Проезжая мимо станции киевского метро, мимо многоэтажных домов с лоджиями в новых районах города, я должен был сделать над собой немалое усилие, чтобы вообразить себя в старом Киеве-Егупеце, с древним Крещатиком и Подолом, с его прежним шумом и гамом, и представить себе, что пассажиры в автобусе мои старые добрые знакомые: стоит мне отвернуться от окна — и увижу перед собой отца Шолом-Алейхема реб Нохума Вевика, постоянно озабоченного, с широким белым лбом, изборожденным морщинами, и редкой бородкой; дядю Пиню Вевика с красивыми живыми, смеющимися глазами; дядю Нисона с закрученными пейсами, который запросто мог рассмешить целый мир; сироту Шмулика, краснощекого, с задумчивыми влажными глазами, словно застланными дымком; Меерку, сына раввина; конопатую Фруму; Фейгеле Ашмедай; кантора Элю в самого Шолома — сына Нохума Вевика…
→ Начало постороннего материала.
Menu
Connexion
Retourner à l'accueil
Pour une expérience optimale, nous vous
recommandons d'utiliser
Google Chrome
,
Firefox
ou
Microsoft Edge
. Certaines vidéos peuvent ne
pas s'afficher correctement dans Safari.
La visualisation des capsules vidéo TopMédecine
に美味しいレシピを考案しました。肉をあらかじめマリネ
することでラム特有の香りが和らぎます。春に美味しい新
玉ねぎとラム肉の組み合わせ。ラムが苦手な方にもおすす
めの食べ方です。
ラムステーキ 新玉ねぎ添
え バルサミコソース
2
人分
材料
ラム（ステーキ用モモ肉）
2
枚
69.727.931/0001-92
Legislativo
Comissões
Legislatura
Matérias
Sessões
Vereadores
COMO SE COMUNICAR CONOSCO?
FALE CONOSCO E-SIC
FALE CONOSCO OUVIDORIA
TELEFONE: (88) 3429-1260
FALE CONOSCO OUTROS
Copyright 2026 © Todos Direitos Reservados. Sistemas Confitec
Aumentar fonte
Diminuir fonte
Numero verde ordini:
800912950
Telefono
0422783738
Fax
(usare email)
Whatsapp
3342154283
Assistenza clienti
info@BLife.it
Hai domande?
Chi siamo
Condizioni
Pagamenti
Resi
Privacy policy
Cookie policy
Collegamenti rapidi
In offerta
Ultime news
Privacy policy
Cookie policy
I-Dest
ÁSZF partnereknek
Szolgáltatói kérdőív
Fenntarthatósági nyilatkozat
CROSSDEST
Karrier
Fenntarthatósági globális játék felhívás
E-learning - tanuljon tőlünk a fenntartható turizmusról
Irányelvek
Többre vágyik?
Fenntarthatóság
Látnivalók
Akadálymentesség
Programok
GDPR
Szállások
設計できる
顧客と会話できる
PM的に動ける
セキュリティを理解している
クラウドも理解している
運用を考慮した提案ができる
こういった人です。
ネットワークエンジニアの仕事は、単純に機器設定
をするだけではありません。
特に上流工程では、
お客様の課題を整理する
Когда часа через полтора я сошел в Борисполе, где мне долго пришлось ждать автобуса на Воронково, я следил за собой, стараясь не выйти из роли, в которую так вошел, что сам удивился, как это я не остановил человека в черном длинном, до пят, пальто, с круглой шапочкой на голове, которого я издали принял за обитателя Касриловки, и не спросил, когда увидел большой крест на его груди, о Тевье-молочнике, его дочери Хаве, о Феде, которого Хава назвала вторым Горьким…
Одно могу, однако, сказать с полной уверенностью: среди пассажиров небольшого воронковского автобуса я был единственным человеком, который не жаловался на тесноту, на жару, на пыль, летящую в окна, и на постоянную тряску, от которой прямо сердце выпрыгивало. Наоборот, именно эта тряска помогала воображению: мне казалось, что я еду на тряской телеге по касриловскому, в рытвинах, большаку.
Тем не менее, выйдя из автобуса и хорошенько осмотревшись вокруг, я вынужден был спросить у шофера, что это за местечко и как оно называется.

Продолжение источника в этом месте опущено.